Google has long been a habit. Moreover, it does not matter which search engine to use for this. Google is an idea, but how to implement it, the second question.
Whatever search engine a person uses, as a result, he seeks to get the right solution quickly and correctly. In most cases, it is enough to look through the necessary books and find information. But you always want to do everything faster and better.
Classic parsing information
Read books - parse. What does it mean? This is when a person simply understands what is read and evaluates it in relation to the author and the publisher. But this is a very effective process, although long and laborious.
Itโs much more efficient to use Internet search engines: quickly and a lot of information. There is a choice.
However, an internet search:
- does not guarantee the freshness of the result;
- does not guarantee the authorโs authority;
- without a publisher, editor, or at least one censor written.
But searching the Internet is quick and voluminous - there is a choice. And if the sample is large, then a generalization of the result gives the necessary guarantees.

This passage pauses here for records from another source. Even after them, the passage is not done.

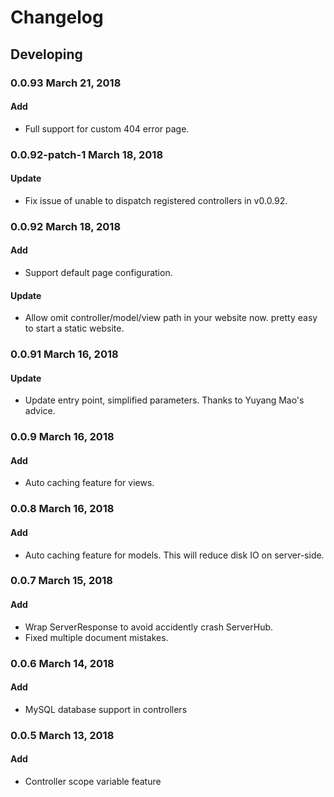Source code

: # Changelog

## Developing

### 0.0.93 March 21, 2018

#### Add

- Full support for custom 404 error page.

### 0.0.92-patch-1 March 18, 2018

#### Update

- Fix issue of unable to dispatch registered controllers in v0.0.92.

### 0.0.92 March 18, 2018

#### Add

- Support default page configuration.

#### Update

- Allow omit controller/model/view path in your website now. pretty easy to start a static website.

### 0.0.91 March 16, 2018

#### Update

- Update entry point, simplified parameters. Thanks to Yuyang Mao's advice.

### 0.0.9 March 16, 2018

#### Add

- Auto caching feature for views.

### 0.0.8 March 16, 2018

#### Add

- Auto caching feature for models. This will reduce disk IO on server-side.

### 0.0.7 March 15, 2018

#### Add

- Wrap ServerResponse to avoid accidently crash ServerHub.
- Fixed multiple document mistakes.

### 0.0.6 March 14, 2018

#### Add

- MySQL database support in controllers

### 0.0.5 March 13, 2018

#### Add

- Controller scope variable feature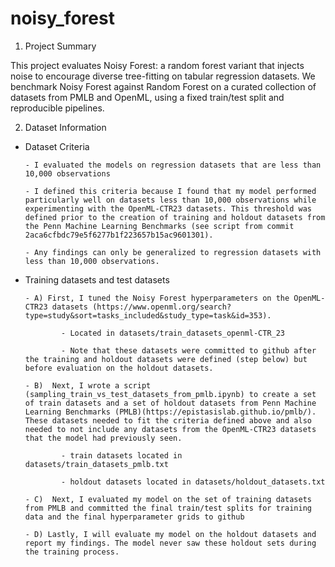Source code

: # noisy_forest

1) Project Summary

This project evaluates Noisy Forest: a random forest variant that injects noise to encourage diverse tree-fitting on tabular regression datasets. We benchmark Noisy Forest against Random Forest on a curated collection of datasets from PMLB and OpenML, using a fixed train/test split and reproducible pipelines.


2. Dataset Information
   
- Dataset Criteria
  
      - I evaluated the models on regression datasets that are less than 10,000 observations
  
      - I defined this criteria because I found that my model performed particularly well on datasets less than 10,000 observations while experimenting with the OpenML-CTR23 datasets. This threshold was defined prior to the creation of training and holdout datasets from the Penn Machine Learning Benchmarks (see script from commit 2aca6cfbdc79e5f6277b1f223657b15ac9601301).
  
      - Any findings can only be generalized to regression datasets with less than 10,000 observations.
  
- Training datasets and test datasets
  
      - A) First, I tuned the Noisy Forest hyperparameters on the OpenML-CTR23 datasets (https://www.openml.org/search?type=study&sort=tasks_included&study_type=task&id=353).
  
              - Located in datasets/train_datasets_openml-CTR_23
  
              - Note that these datasets were committed to github after the training and holdout datasets were defined (step below) but before evaluation on the holdout datasets.
  
      - B)  Next, I wrote a script (sampling_train_vs_test_datasets_from_pmlb.ipynb) to create a set of train datasets and a set of holdout datasets from Penn Machine Learning Benchmarks (PMLB)(https://epistasislab.github.io/pmlb/). These datasets needed to fit the criteria defined above and also needed to not include any datasets from the OpenML-CTR23 datasets that the model had previously seen.
  
              - train datasets located in datasets/train_datasets_pmlb.txt
  
              - holdout datasets located in datasets/holdout_datasets.txt
  
      - C)  Next, I evaluated my model on the set of training datasets from PMLB and committed the final train/test splits for training data and the final hyperparameter grids to github
  
      - D) Lastly, I will evaluate my model on the holdout datasets and report my findings. The model never saw these holdout sets during the training process. 


  


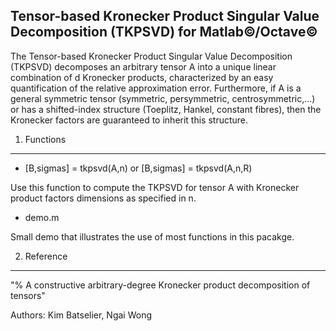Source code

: Tensor-based Kronecker Product Singular Value Decomposition (TKPSVD) for Matlab&copy;/Octave&copy;
--------------------------------------------------------------------------------------------------

The Tensor-based Kronecker Product Singular Value Decomposition (TKPSVD) decomposes an arbitrary tensor A into a unique linear combination of d Kronecker products, characterized by an easy quantification of the relative approximation error. Furthermore, if A is a general symmetric tensor (symmetric, persymmetric, centrosymmetric,...) or has a shifted-index structure (Toeplitz, Hankel, constant fibres), then the Kronecker factors are guaranteed to inherit this structure.

1. Functions
------------

* [B,sigmas] = tkpsvd(A,n) or [B,sigmas] = tkpsvd(A,n,R)

Use this function to compute the TKPSVD for tensor A with Kronecker product factors dimensions as specified in n.

* demo.m

Small demo that illustrates the use of most functions in this pacakge.


2. Reference
------------

"% A constructive arbitrary-degree Kronecker product decomposition of tensors"

Authors: Kim Batselier, Ngai Wong
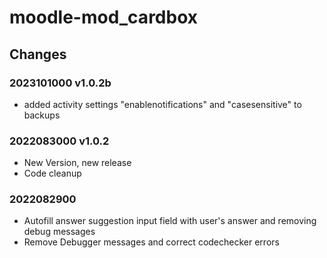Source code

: moodle-mod_cardbox
========================

Changes
-------

### 2023101000 v1.0.2b
* added activity settings "enablenotifications" and "casesensitive" to backups

### 2022083000 v1.0.2

* New Version, new release
* Code cleanup

### 2022082900

* Autofill answer suggestion input field with user's answer and removing debug messages
* Remove Debugger messages and correct codechecker errors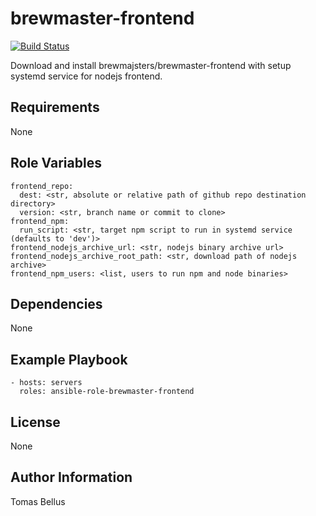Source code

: # brewmaster-frontend

[![Build Status](https://travis-ci.org/brewmajsters/ansible-role-brewmaster-frontend.svg?branch=master)](https://travis-ci.org/brewmajsters/ansible-role-brewmaster-frontend)

Download and install brewmajsters/brewmaster-frontend with setup systemd service for nodejs frontend.

## Requirements

None

## Role Variables

    frontend_repo:
      dest: <str, absolute or relative path of github repo destination directory>
      version: <str, branch name or commit to clone>
    frontend_npm:
      run_script: <str, target npm script to run in systemd service (defaults to 'dev')>
    frontend_nodejs_archive_url: <str, nodejs binary archive url>
    frontend_nodejs_archive_root_path: <str, download path of nodejs archive>
    frontend_npm_users: <list, users to run npm and node binaries>

## Dependencies

None

## Example Playbook

    - hosts: servers
      roles: ansible-role-brewmaster-frontend

## License

None

## Author Information

Tomas Bellus
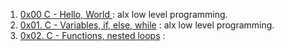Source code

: 1. [0x00 C - Hello, World ](./0x00-hello_world) : alx low level programming.
2. [0x01. C - Variables, if, else, while](./0x01-variables_if_else_while) : alx low level programming. 
3. [0x02. C - Functions, nested loops](./0x02-functions_nested_loops) : 
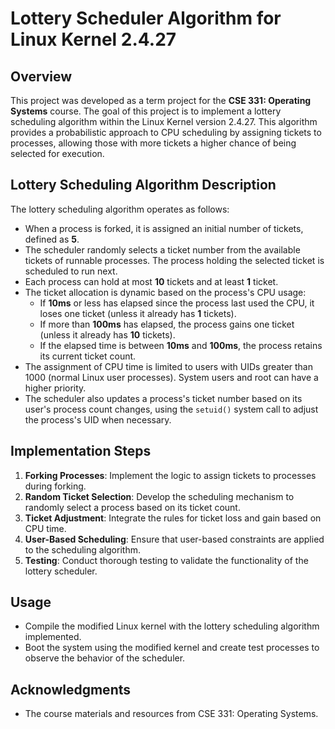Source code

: # Lottery Scheduler Algorithm for Linux Kernel 2.4.27

## Overview
This project was developed as a term project for the **CSE 331: Operating Systems** course. The goal of this project is to implement a lottery scheduling algorithm within the Linux Kernel version 2.4.27. This algorithm provides a probabilistic approach to CPU scheduling by assigning tickets to processes, allowing those with more tickets a higher chance of being selected for execution.

## Lottery Scheduling Algorithm Description
The lottery scheduling algorithm operates as follows:

- When a process is forked, it is assigned an initial number of tickets, defined as **5**.
- The scheduler randomly selects a ticket number from the available tickets of runnable processes. The process holding the selected ticket is scheduled to run next.
- Each process can hold at most **10** tickets and at least **1** ticket.
- The ticket allocation is dynamic based on the process's CPU usage:
  - If **10ms** or less has elapsed since the process last used the CPU, it loses one ticket (unless it already has **1** tickets).
  - If more than **100ms** has elapsed, the process gains one ticket (unless it already has **10** tickets).
  - If the elapsed time is between **10ms** and **100ms**, the process retains its current ticket count.
- The assignment of CPU time is limited to users with UIDs greater than 1000 (normal Linux user processes). System users and root can have a higher priority.
- The scheduler also updates a process's ticket number based on its user's process count changes, using the `setuid()` system call to adjust the process's UID when necessary.

## Implementation Steps
1. **Forking Processes**: Implement the logic to assign tickets to processes during forking.
2. **Random Ticket Selection**: Develop the scheduling mechanism to randomly select a process based on its ticket count.
3. **Ticket Adjustment**: Integrate the rules for ticket loss and gain based on CPU time.
4. **User-Based Scheduling**: Ensure that user-based constraints are applied to the scheduling algorithm.
5. **Testing**: Conduct thorough testing to validate the functionality of the lottery scheduler.

## Usage
- Compile the modified Linux kernel with the lottery scheduling algorithm implemented.
- Boot the system using the modified kernel and create test processes to observe the behavior of the scheduler.

## Acknowledgments
- The course materials and resources from CSE 331: Operating Systems.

You can parse it in PHP and then you can automatically evaluate the freshness of each element of the sample, but a rare search engine does not check the visitor for a robot and without fail requires a captcha or otherwise tries to confirm the visit by a person, not a robot or a spider.
Internet parsing
There are websites and search engines on the Internet. The former provide information, the latter offer information that they themselves have collected by analyzing numerous sites for a long time.

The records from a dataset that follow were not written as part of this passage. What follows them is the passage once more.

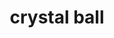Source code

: ---
layout: activities
title: crystal ball
emoji: crystal_ball
permalink: 🔮.html
image: assets/img/3moji/crystal_ball.png
---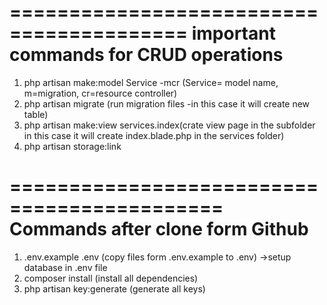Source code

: =========================================
    important commands for CRUD operations
=========================================

1. php artisan make:model Service -mcr (Service= model name, m=migration, cr=resource controller)
2. php artisan migrate (run migration files -in this case it will create new table)
3. php artisan make:view services.index(crate view page in the subfolder in this case it will      create index.blade.php in the services folder)
4. php artisan storage:link

============================================
    Commands after clone form Github
============================================

1. .env.example .env (copy files form .env.example to .env)
    ->setup database in .env file
2. composer install (install all dependencies)
3. php artisan key:generate (generate all keys)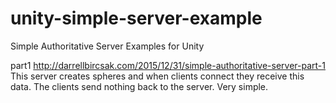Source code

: # unity-simple-server-example
Simple Authoritative Server Examples for Unity

part1
http://darrellbircsak.com/2015/12/31/simple-authoritative-server-part-1
This server creates spheres and when clients connect they receive this data. The clients send nothing back to the server. Very simple.
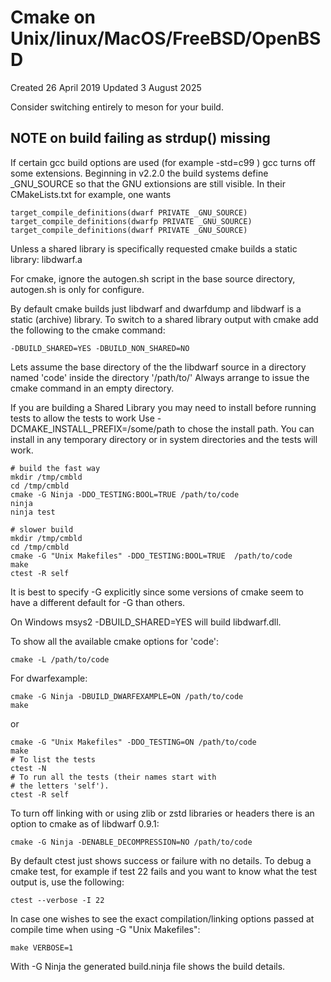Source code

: # Cmake on Unix/linux/MacOS/FreeBSD/OpenBSD
Created 26 April 2019
Updated 3 August 2025

Consider switching entirely to meson for your build.

## NOTE on build failing as strdup() missing

If certain gcc build options are used (for example
-std=c99 ) gcc turns off some extensions. 
Beginning in v2.2.0 the build systems define _GNU_SOURCE
so that the GNU extionsions are still visible.
In their CMakeLists.txt for example, one wants

    target_compile_definitions(dwarf PRIVATE _GNU_SOURCE)
    target_compile_definitions(dwarfp PRIVATE _GNU_SOURCE)
    target_compile_definitions(dwarf PRIVATE _GNU_SOURCE)

Unless a shared library is specifically requested
cmake builds a static library: libdwarf.a

For cmake, ignore the autogen.sh
script in the base source directory, autogen.sh
is only for configure.

By default cmake builds just libdwarf and dwarfdump
and libdwarf is a static (archive) library.
To switch to a shared library output with cmake add
the following to the cmake command:

    -DBUILD_SHARED=YES -DBUILD_NON_SHARED=NO

Lets assume the base directory of the the libdwarf source in a
directory named 'code' inside the directory '/path/to/' Always
arrange to issue the cmake command in an empty directory.

If you are building a Shared Library you may need to
install before running tests to allow the tests to work
Use -DCMAKE_INSTALL_PREFIX=/some/path  to chose
the install path.
You can install in any temporary directory or
in system directories and the tests will work.

    # build the fast way
    mkdir /tmp/cmbld
    cd /tmp/cmbld
    cmake -G Ninja -DDO_TESTING:BOOL=TRUE /path/to/code
    ninja
    ninja test

    # slower build
    mkdir /tmp/cmbld
    cd /tmp/cmbld
    cmake -G "Unix Makefiles" -DDO_TESTING:BOOL=TRUE  /path/to/code
    make
    ctest -R self

It is best to specify -G explicitly since some versions of cmake
seem to have a different default for -G than others.

On Windows msys2 -DBUILD_SHARED=YES will build libdwarf.dll.

To show all the available cmake options for 'code':

    cmake -L /path/to/code

For dwarfexample:

    cmake -G Ninja -DBUILD_DWARFEXAMPLE=ON /path/to/code
    make

or

    cmake -G "Unix Makefiles" -DDO_TESTING=ON /path/to/code
    make
    # To list the tests
    ctest -N
    # To run all the tests (their names start with
    # the letters 'self').
    ctest -R self

To turn off linking with or using zlib or zstd libraries
or headers there is an option to cmake as of libdwarf 0.9.1:

    cmake -G Ninja -DENABLE_DECOMPRESSION=NO /path/to/code

By default ctest just shows success or failure with no details.
To debug a cmake test, for example if test 22 fails and you
want to know what the test output is, use the following:

    ctest --verbose -I 22

In case one wishes to see the exact compilation/linking options
passed at compile time when using -G "Unix Makefiles":

    make VERBOSE=1

With -G Ninja the generated build.ninja file shows
the build details.
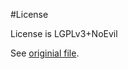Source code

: #License

License is LGPLv3+NoEvil

See [originial file](https://github.com/LosManos/CompulsoryCow/blob/master/License.txt).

Finding the right sites is not easy for a specific purpose. Using search engines is simple for a person, but not for the task of parsing with a PHP script, an "intelligent" AJAX request, or in any other original way.

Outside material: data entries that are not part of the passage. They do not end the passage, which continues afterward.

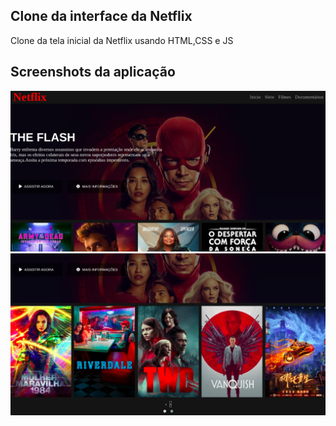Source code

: <h2>Clone da interface da Netflix </h2>
<p>Clone da tela inicial da Netflix usando HTML,CSS e JS</p>

<h2>Screenshots da aplicação</h2>

<img src="img/cNetflix.png" alt="falha no carregamento">

<img src="img/cNetflix1.png" alt="falha no carregamento">

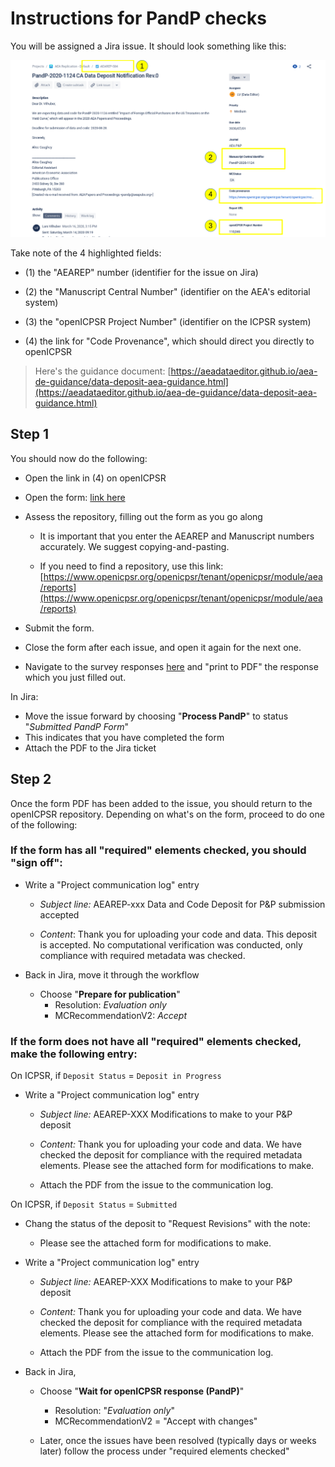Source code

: # Instructions for PandP checks

You will be assigned a Jira issue. It should look something like this:

![](images/Jira-screenshot.png)

Take note of the 4 highlighted fields:

-   \(1) the "AEAREP" number (identifier for the issue on Jira)

-   \(2) the "Manuscript Central Number" (identifier on the AEA's editorial system)

-   \(3) the "openICPSR Project Number" (identifier on the ICPSR system)

-   \(4) the link for "Code Provenance", which should direct you directly to openICPSR

> Here's the guidance document:
[https://aeadataeditor.github.io/aea-de-guidance/data-deposit-aea-guidance.html](https://aeadataeditor.github.io/aea-de-guidance/data-deposit-aea-guidance.html)

## Step 1

You should now do the following:

-   Open the link in (4) on openICPSR

<!-- -->

-   Open the form: [link here](https://docs.google.com/forms/d/e/1FAIpQLSfcc4JDJsHRHZpkdBuNwbjYusjIsbSTXK6pZyuUBC7HyUW8iQ/viewform?usp=pp_url)

-   Assess the repository, filling out the form as you go along

    -   It is important that you enter the AEAREP and Manuscript numbers accurately. We suggest copying-and-pasting.

    -  If you need to find a repository, use this link: [https://www.openicpsr.org/openicpsr/tenant/openicpsr/module/aea/reports](https://www.openicpsr.org/openicpsr/tenant/openicpsr/module/aea/reports)
-   Submit the form.

- Close the form after each issue, and open it again for the next one.

- Navigate to the survey responses [here](https://docs.google.com/forms/d/1iNNCneII1HfUKV9WC-k1xl6ze0C74Dvf-O_us6PUjVA/edit#responses) and "print to PDF" the response which you just filled out.

In Jira:

-   Move the issue forward by choosing "**Process PandP**" to status
     "*Submitted PandP Form*"
-   This indicates that you have completed the form
-   Attach the PDF to the Jira ticket

## Step 2

Once the form PDF has been added to the issue, you should return to the openICPSR repository. Depending on what's on the form, proceed to do one of the following:

### If the form has all "required" elements checked, you should "sign off":

- Write a "Project communication log" entry
    -   *Subject line:* AEAREP-xxx Data and Code Deposit for P&P  submission accepted

    -   *Content*: Thank you for uploading your code and data. This
         deposit is accepted. No computational verification was
         conducted, only compliance with required metadata was checked.

-   Back in Jira, move it through the workflow

    -   Choose "**Prepare for publication**"
        -   Resolution: *Evaluation only*
        -   MCRecommendationV2: *Accept*

### If the form does not have all "required" elements checked, make the following entry:

On ICPSR, if `Deposit Status` = `Deposit in Progress`
-   Write a "Project communication log" entry

    -   *Subject line:* AEAREP-XXX Modifications to make to your P&P
        deposit

    -   *Content:* Thank you for uploading your code and data. We have
         checked the deposit for compliance with the required metadata
        elements. Please see the attached form for modifications to
         make.

    -   Attach the PDF from the issue to the communication log.

On ICPSR, if `Deposit Status` = `Submitted`
- Chang the status of the deposit to "Request Revisions" with the note:
    -   Please see the attached form for modifications to make.
-   Write a "Project communication log" entry

    -   *Subject line:* AEAREP-XXX Modifications to make to your P&P
        deposit

    -   *Content:* Thank you for uploading your code and data. We have
         checked the deposit for compliance with the required metadata
        elements. Please see the attached form for modifications to
         make.

    -   Attach the PDF from the issue to the communication log.


-   Back in Jira,

    -   Choose "**Wait for openICPSR response (PandP)**"
        -   Resolution: "*Evaluation only*"
        -   MCRecommendationV2 = "Accept with changes"

    -   Later, once the issues have been resolved (typically days or
        weeks later) follow the process under "required elements
        checked"
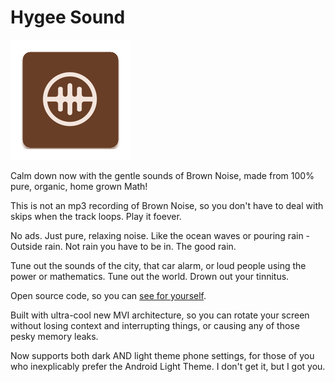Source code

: # Hygee Sound

![Hygee Sound Icon](https://raw.githubusercontent.com/erickveil/CalmSound/master/app/src/main/res/mipmap-xxxhdpi/ic_launcher.webp)

Calm down now with the gentle sounds of Brown Noise, made from 100% pure, organic, home grown Math!

This is not an mp3 recording of Brown Noise, so you don't have to deal with skips when the track loops. Play it foever.

No ads. Just pure, relaxing noise. Like the ocean waves or pouring rain - Outside rain. Not rain you have to be in. The good rain.

Tune out the sounds of the city, that car alarm, or loud people using the power or mathematics. Tune out the world. Drown out your tinnitus. 

Open source code, so you can [see for yourself](https://github.com/erickveil/CalmSound). 

Built with ultra-cool new MVI architecture, so you can rotate your screen without losing context and interrupting things, or causing any of those pesky memory leaks.

Now supports both dark AND light theme phone settings, for those of you who inexplicably prefer the Android Light Theme. I don't get it, but I got you.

Search engines try to work for a person and donโt intend to give the results of many years of work on the development of algorithms for searching and parsing information โfor freeโ.
Not every PHP script can answer the captcha, so the question of how to parse sites actually means: how to create your own search engine. Many reputable search engines are not limited to captcha to check who made the request. There are many simpler ways to spot a robot or spider. The result of the selection will be undesirable for the "seeker" of information.
Goal definition
Information Search - Search for sites or information sources. Book publications and other classical forms of expressing knowledge and experience, confirmed by authoritative authors, editors, publishers, are not parsing, it is a long, convincingly correct process of finding the necessary information.
And in the modern information world, parse - what does it mean? A specific script written by a specific programmer to solve a specific problem solves this problem. The task manager may not assume what this script does and how. But he always knows what and how he wants to find.
In any situation, determining the goal of the customer is the task of the contractor. But the question is not even how fully they will understand each other, the question is how to make high-quality parsing.
A good idea is to set a goal to find information fresh, accurate and objectively reliable. A great idea is to define goal achievement as the correct movement for page tags. HTML is a real medium for presenting information, and it perfectly accurately distinguishes the necessary information from advertising spam.